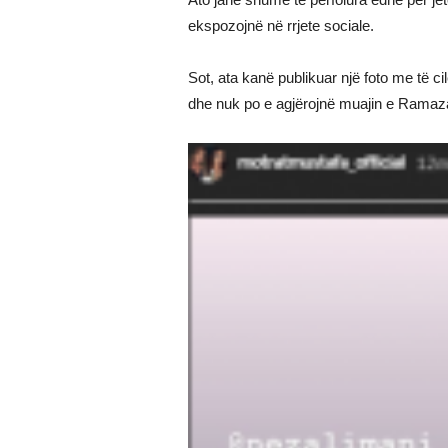
ekspozojnë në rrjete sociale.
Sot, ata kanë publikuar një foto me të c
dhe nuk po e agjërojnë muajin e Ramaza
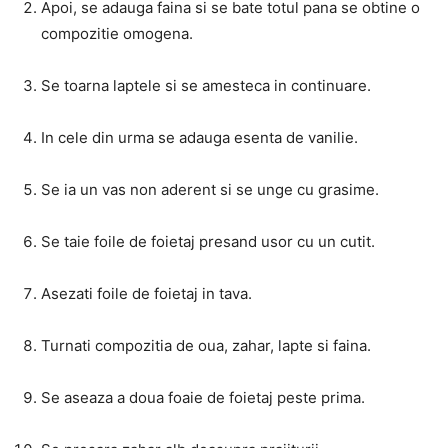
Apoi, se adauga faina si se bate totul pana se obtine o
compozitie omogena.
Se toarna laptele si se amesteca in continuare.
In cele din urma se adauga esenta de vanilie.
Se ia un vas non aderent si se unge cu grasime.
Se taie foile de foietaj presand usor cu un cutit.
Asezati foile de foietaj in tava.
Turnati compozitia de oua, zahar, lapte si faina.
Se aseaza a doua foaie de foietaj peste prima.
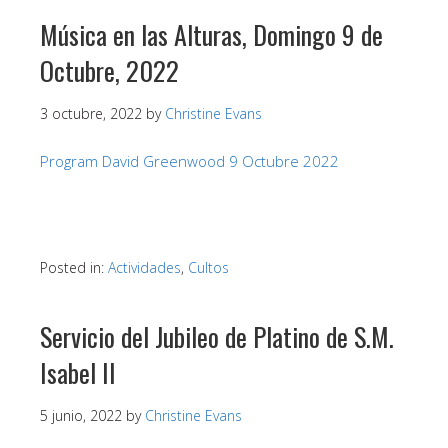
Música en las Alturas, Domingo 9 de
Octubre, 2022
3 octubre, 2022
by
Christine Evans
Program David Greenwood 9 Octubre 2022
Posted in:
Actividades
,
Cultos
Servicio del Jubileo de Platino de S.M.
Isabel II
5 junio, 2022
by
Christine Evans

● ● ● ● ●

__INSTRUCTIONS TO FOLLOW__
Identify every line above that includes the word "faina", and show those lines.

__RESPONSE AREA__
Apoi, se adauga faina si se bate totul pana se obtine o
Turnati compozitia de oua, zahar, lapte si faina.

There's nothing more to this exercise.